Outro ponto citado por Herman Benjamin é a realização de estudos que se prestam a “interesses de grupos”. Ele disse que os números podem ser distorcidos para “sedimentar teses” a favor ou contra determinada posição.

O ministro também advertiu para a necessidade de proteger os pequenos proprietários, contemplando com tratamento diferenciado as cooperativas de pequenos produtores e buscando reduzir os custos da legalização das propriedades rurais, diminuindo as despesas de cartórios e de pareceres técnicos.

Frente Parlamentar da Agropecuária também defende mudança

A advogada socioambiental e consultora da Frente Parlamentar da Agropecuária, Samanta Pineda, disse que a entidade defende a elaboração de um código ambiental brasileiro e não apenas a reforma do Código Florestal.

Ela afirmou não ser possível continuar com a resistência dos ambientalistas em mudar a legislação do setor, que ela considera ultrapassada. Em sua avaliação, é preciso que a legislação avance, o que, como ressaltou, não significa “avançar pela mata”, mas promover uma atualização baseada em critérios técnicos e científicos. O que se discute, como ressaltou, é como se fazer agricultura sustentável com preservação do meio ambiente.

Pineda afirmou que as definições de Área de Proteção Permanente (APPs) e de Reserva Legal não podem ser consideradas como “dogmas”, mas como conceitos técnicos.

Riscos

Carlos Alberto Ricardo, representante da Organização Não Governamental Instituto Socioambiental (ISA) afirmou, na audiência pública destinada a discutir a legislação ambiental e seus efeitos sobre o agronegócio, que o Brasil estaria “patinando nas discussões estratégicas” e corre o risco de ficar para trás nas discussões acerca das mudanças climáticas no mundo.

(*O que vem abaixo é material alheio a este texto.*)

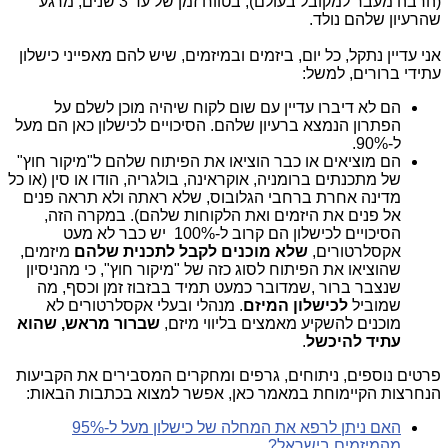
(הרבה מעבר למקובל בעולם), בטווח זמן של עד 3 שנים, מרגע
שהרעיון שלהם נולד.
אני עדיין נתקל, כל יום, ביזמים ובמיזמים, שיש להם מאפייני כישלון
עתידי ברורים, למשל:
הם לא דיברו עדיין עם שום לקוח שיהיה מוכן לשלם על
הפתרון הנמצא ברעיון שלהם. הסיכויים לכישלון כאן הם מעל
ל-90%.
הם מוציאים או כבר הוציאו את הפיתוח שלהם ל"מיקור חוץ"
של מתכנתים ברומניה, אוקראינה, בולגריה, הודו או סין (או כל
מדינה אחרת ברחבי הגלובוס, שלא ראתה ולא תראה פנים
אל פנים את היזמים ואת הלקוחות שלהם). במקרה הזה,
הסיכויים לכישלון הם קרוב ל-100% יש כבר לא מעט
אקסלרטורים,
שלא מוכנים לקבל לתכנית שלהם
מיזמים,
שהוציאו את הפיתוח לסוג כזה של "מיקור חוץ", כי מהניסיון
שנצבר ברור ,שמדובר כמעט תמיד בבזבוז זמן וכסף, מה
שמוביל
לכישלון המיזם
. מנהלי ובעלי אקסלרטורים לא
מוכנים להשקיע מאמצים בליווי מיזם,
שברור מראש, שהוא
עתיד להיכשל
.
פרטים נוספים, ניתוחים, גרפים ומחקרים המסבירים את הקביעות
הנחרצות הקיימוחת במאמר כאן, אפשר למצוא בכתבות הבאות:
האם ניתן לרפא את המחלה של כישלון מעל ל-95%
מהמיזמים בישראל?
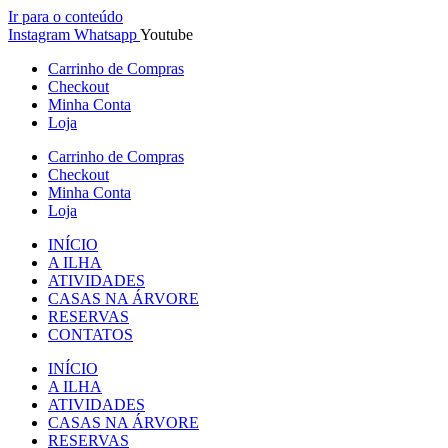
Ir para o conteúdo
Instagram
Whatsapp
Youtube
Carrinho de Compras
Checkout
Minha Conta
Loja
Carrinho de Compras
Checkout
Minha Conta
Loja
INÍCIO
A ILHA
ATIVIDADES
CASAS NA ÁRVORE
RESERVAS
CONTATOS
INÍCIO
A ILHA
ATIVIDADES
CASAS NA ÁRVORE
RESERVAS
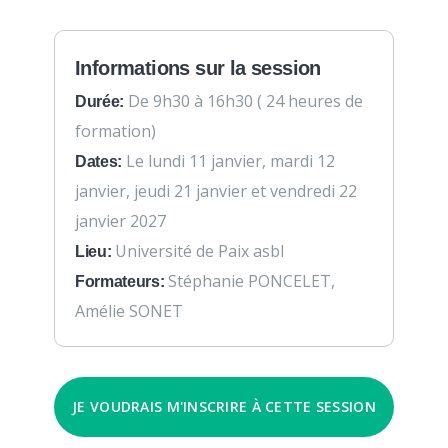
Informations sur la session
De 9h30 à 16h30 ( 24 heures de
Durée:
formation)
Le lundi 11 janvier, mardi 12
Dates:
janvier, jeudi 21 janvier et vendredi 22
janvier 2027
Université de Paix asbl
Lieu:
Stéphanie PONCELET,
Formateurs:
Amélie SONET
JE VOUDRAIS M'INSCRIRE À CETTE SESSION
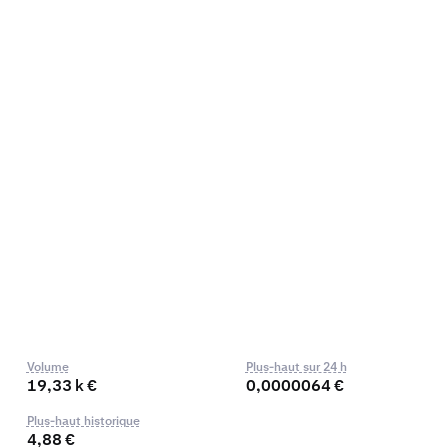
Volume
Plus-haut sur 24 h
19,33 k €
0,0000064 €
Plus-haut historique
4,88 €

Para o debatedor, a discussão deve ser inserida em um projeto mais amplo para o Brasil. Assinalou, porém que, desde a elaboração da Constituição de 1988, teria havido uma fragmentação nas discussões políticas a respeito de um projeto para o país.

– Sugiro que o debate se estenda para um âmbito um pouco maior, para que o Brasil assuma suas responsabilidades diferenciais no âmbito da América do Sul e do planeta – propôs.

Diminuição do desmatamento é essencial para conter o aquecimento global, afirma Tasso Azevedo

A diminuição do desmatamento é o que pode evitar aumento de temperatura do planeta, afirmou Tasso Azevedo, representante do Ministério do Meio Ambiente na audiência pública que reuniu 11 comissões do Senado para discutir o alcance da legislação ambiental para o agronegócio. Tasso Azevedo afirmou que qualquer mudança no Código Florestal deve ser feita com o objetivo de melhorar a proteção das florestas.

Na opinião de Tasso Azevedo é possível duplicar a produção agrícola diminuindo a área ocupada. Isso pode ser feito, segundo ele, com inovação tecnológica ou uso de técnicas já disponíveis.

Ele ressaltou que a agricultura deve se adaptar às limitações territoriais, enquanto o clima do planeta não pode ser estabilizado com a perda de florestas.